Billed as a sci-fi blockbuster, it is really about what it means to love. What it means to sacrifice and what is a true hero. The answers are often not what we think. Father’s don’t run away even if it’s because the futility of humankind has warped their minds. Husbands don’t isolate themselves from their wives because it is more selfless to shut down, then burden them with their doubts. Hero’s aren’t perfect. They get scared, angry, disappointed, and make mistakes, and that’s okay. People are just specs of dust in a cosmic wind. Are smallness makes us vulnerable, but also makes us resilient. Until Roy embraces that very powerlessness, he can’t move on. Acceptance is strength, not denial. By the end, the Roy that returns to Earth is the actual hero, not the one that bravely shot himself into the dark void. He’s heroic for having hope, not for fearing failure.

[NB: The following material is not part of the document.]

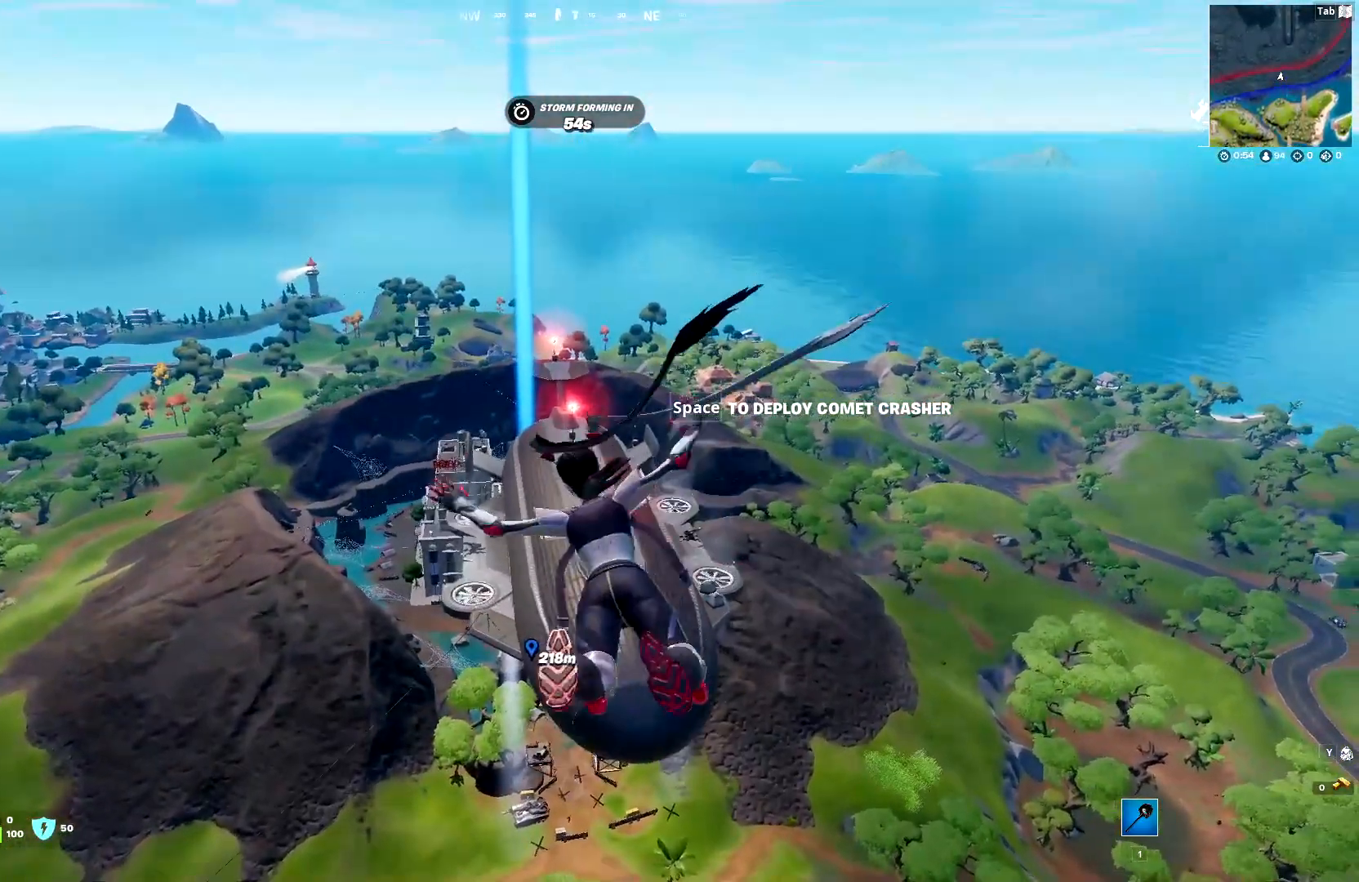
{"keys": ["shift", "w"], "events": [[433, "a", "up"]]}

Ad Astra is a Latin phrase which means to the stars. It is part of the larger less known phrase “Per aspera ad astra” meaning through hardships to the stars” captures the tone of this film. The concept that diamonds come from pressure and success comes from pain. Hardship is the focus, not space. In this case, literal space is not the prize but what space represents freedom, solitude, and opportunity. Roy has suffered immensely and is a stunted man as a result. His salvation, he believes, is in space just as his father thought years ago. Running as far from his problems as he can, Roy prides himself on this remoteness even as he condemns his Dad for the same thing. A very personal conflict that most can relate.
I don’t know how successful this film will be at the box office. I personally loved it and the big questions it asks. It is a gorgeous movie that is aggressively quiet and self-reflective. The action sequences are bombastic but muted. There is no doubt the space scenes are dazzling, and Brad Pitt is incredible. His profoundly honest performance should garner him an Oscar nod. His baby blues carry the movie. Ad Astra is an excruciatingly introspective film that asks personal questions to the entire universe. It is about the loss of a parent, loss of hope, and finding of humanity all in the quietest reaches of space.